Tra gli animali più riconoscibili che abbiano mai camminato sul pianeta, i sauropodi hanno da sempre catturato l'attenzione del pubblico per la loro grande mole e maestosità. C'è però un'altra caratteristica che spesso viene affermata dagli studi e che invece non tutti conoscono.
Questi grandi dinosauri – e fra tutti le specie inserite all'interno della famiglia dei diplodochi – possiedono infatti una lunga coda, il più delle volte con una punta estremamente sottile, che per secoli ha affascinato i paleontologi, provocandogli più di qualche dubbio.
La coda in questi animali può infatti raggiungere anche più di 13 metri di lunghezza e avendo una morfologia peculiare, è stato difficile per gli esperti teorizzare quale potesse essere il suo uso o le condizioni favorevoli al suo sviluppo.
Dopo decenni di dibattiti e scardinata ormai l'idea che andava in voga nel periodo vittoriano, che asseriva che le code potessero essere utilizzate come punti di appoggio in condizioni paludosi o anfibie, un nuovo modello tutto italiano che recentemente è stato presentato dal Politecnico di Milano, in collaborazione con il Dipartimento di Geologia dell’Università NOVA di Lisbona, ha tentato di testare la teoria oggi più diffusa, che vuole le code a frusta come strumento di difesa nei confronti dei predatori.
Una frusta non velocissima
Nello studio uscito su Nature, si legge che l'obiettivo principale dell'indagine condotta principalmente da Simone Conti era l'analisi «del movimento di un modello 3D di una coda a flagello, utilizzando una simulazione multicorpo e quantificando le capacità di carico dei tessuti molli associati».
Per fare ciò, gli scienziati hanno dovuto modellare ed animare – osso per osso – la coda di un grosso sauropode appartenente della famiglia Diplodocidae e la scelta è ricaduta su cinque esemplari di Apatosaurus. Uno dei più grossi e rinomati dinosauri mai esistiti e di cui si è creduto per anni che potesse muovere la coda a velocità supersoniche, ben superiori a 340 metri al secondo, capace di creare un piccolo “boom sonico” ed essere utilizzato come strumento di difesa.
Purtroppo però il modello di Conti ha portato a sfatare questo mito, confermando che la coda di Apatosaurus potesse essere comunque utilizzata come arma di difesa e di offesa, ma non potesse raggiungere tali notevoli velocità ed essere impiegata con lo scopo di assordare un predatore. Nessuna similitudine con la frusta di Indiana Jones, in breve.

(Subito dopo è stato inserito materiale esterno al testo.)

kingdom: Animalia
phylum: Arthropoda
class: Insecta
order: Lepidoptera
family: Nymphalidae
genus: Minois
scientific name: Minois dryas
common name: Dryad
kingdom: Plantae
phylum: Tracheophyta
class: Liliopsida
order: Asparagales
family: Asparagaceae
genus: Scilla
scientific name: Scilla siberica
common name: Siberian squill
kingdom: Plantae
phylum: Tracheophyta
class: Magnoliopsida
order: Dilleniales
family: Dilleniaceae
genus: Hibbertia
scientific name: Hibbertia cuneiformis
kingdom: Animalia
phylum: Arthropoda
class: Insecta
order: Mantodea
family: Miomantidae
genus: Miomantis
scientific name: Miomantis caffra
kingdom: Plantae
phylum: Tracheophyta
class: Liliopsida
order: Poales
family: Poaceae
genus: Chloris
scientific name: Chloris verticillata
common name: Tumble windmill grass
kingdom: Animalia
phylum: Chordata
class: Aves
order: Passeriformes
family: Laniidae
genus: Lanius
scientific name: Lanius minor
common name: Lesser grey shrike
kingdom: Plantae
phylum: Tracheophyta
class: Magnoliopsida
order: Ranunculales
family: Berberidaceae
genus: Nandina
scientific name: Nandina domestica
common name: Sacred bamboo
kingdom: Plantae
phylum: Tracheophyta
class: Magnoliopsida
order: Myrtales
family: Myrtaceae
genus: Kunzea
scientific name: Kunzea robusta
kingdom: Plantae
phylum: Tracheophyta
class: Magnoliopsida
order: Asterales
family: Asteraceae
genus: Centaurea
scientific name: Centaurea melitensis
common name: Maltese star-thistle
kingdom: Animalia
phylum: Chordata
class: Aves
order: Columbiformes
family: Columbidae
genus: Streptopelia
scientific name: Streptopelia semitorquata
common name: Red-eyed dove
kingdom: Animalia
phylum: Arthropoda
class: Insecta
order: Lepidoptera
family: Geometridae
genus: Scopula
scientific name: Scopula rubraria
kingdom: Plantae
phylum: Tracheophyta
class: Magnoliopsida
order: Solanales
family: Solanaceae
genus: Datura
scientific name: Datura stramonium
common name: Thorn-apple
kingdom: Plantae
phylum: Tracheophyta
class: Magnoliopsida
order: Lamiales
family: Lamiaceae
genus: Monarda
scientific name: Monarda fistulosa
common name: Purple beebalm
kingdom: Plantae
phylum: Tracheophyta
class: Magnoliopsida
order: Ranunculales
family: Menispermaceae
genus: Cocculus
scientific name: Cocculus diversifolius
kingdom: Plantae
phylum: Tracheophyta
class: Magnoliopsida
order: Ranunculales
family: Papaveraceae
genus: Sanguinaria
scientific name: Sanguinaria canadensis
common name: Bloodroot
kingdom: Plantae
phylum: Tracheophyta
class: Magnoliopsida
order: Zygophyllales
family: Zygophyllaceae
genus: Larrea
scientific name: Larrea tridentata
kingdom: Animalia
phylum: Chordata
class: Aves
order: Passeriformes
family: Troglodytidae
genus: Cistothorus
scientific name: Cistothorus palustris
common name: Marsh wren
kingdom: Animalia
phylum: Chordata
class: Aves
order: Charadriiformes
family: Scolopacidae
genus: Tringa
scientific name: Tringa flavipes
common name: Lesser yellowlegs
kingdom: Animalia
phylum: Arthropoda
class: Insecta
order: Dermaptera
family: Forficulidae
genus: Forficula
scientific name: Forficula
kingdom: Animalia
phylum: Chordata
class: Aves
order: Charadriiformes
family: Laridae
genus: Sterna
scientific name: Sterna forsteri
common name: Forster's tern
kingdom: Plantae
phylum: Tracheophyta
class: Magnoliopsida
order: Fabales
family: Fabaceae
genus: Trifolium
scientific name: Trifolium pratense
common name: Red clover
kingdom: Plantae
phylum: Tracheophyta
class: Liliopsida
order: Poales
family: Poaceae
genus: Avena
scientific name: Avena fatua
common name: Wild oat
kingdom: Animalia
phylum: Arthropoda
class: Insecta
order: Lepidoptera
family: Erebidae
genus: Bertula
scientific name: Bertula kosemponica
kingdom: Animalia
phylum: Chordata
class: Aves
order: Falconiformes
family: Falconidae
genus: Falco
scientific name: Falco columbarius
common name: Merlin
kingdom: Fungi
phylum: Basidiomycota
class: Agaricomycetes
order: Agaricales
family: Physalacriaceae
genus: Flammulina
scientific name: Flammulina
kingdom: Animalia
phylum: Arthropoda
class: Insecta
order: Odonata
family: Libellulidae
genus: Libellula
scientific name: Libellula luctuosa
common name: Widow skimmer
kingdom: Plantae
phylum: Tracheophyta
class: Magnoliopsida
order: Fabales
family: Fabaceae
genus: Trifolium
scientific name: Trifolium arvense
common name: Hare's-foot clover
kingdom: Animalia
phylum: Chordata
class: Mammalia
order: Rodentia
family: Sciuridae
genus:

«Una struttura così allungata e slanciata – si legge nell'articolo – consentirebbe di raggiungere velocità di punta dell'ordine di 30 m/s, ovvero 100 km/h, di gran lunga inferiori alla velocità del suono, per effetto combinato dell'attrito della muscolatura e delle articolazioni, oltre che della resistenza aerodinamica».
Il modello digitale segue la scala reale: è lungo infatti poco oltre i 12 metri, ha un peso di 1.446 kg e presenta 82 le vertebre. Dunque gli esiti non risultano generici ma approfonditi.
a differenza di quanto creduto finora, quindi,, sembra che il movimento della coda dei diplodochi non riuscisse a oltrepassare i 33 metri al secondo, risultando perciò dieci
volte meno rapida della velocità del suono e molto più lenta per generare un boom sonico capace di stordire gli animali.
Inoltre il modello prodotto dal Politecnico di Milano permette di simulare i livelli di stress meccanico che la coda è capace di sopportare. Anche in questo caso, le notizie che fuoriescono dai dati contrastano con le vecchie teorie. Le vertebre di Apatosaurus sembrano essere "fragili", ovvero incapaci di sopportare la velocità di 340 metri al secondo necessaria a provocare lo schioppo. Le ossa si sarebbero infatti spezzate già a velocità inferiori a quella del muro del suono.
Per quanto lenta, gli autori però non escludono che la coda potesse essere usata comunque per dare dei colpi – venendo usata più come una verga – nelle competizioni fra i maschi o contro i predatori. Anche perché alla fine secondo questo modello decade anche l'altra teoria, che voleva la coda venire impiegata dagli animali come una sorta di scaccia mosche.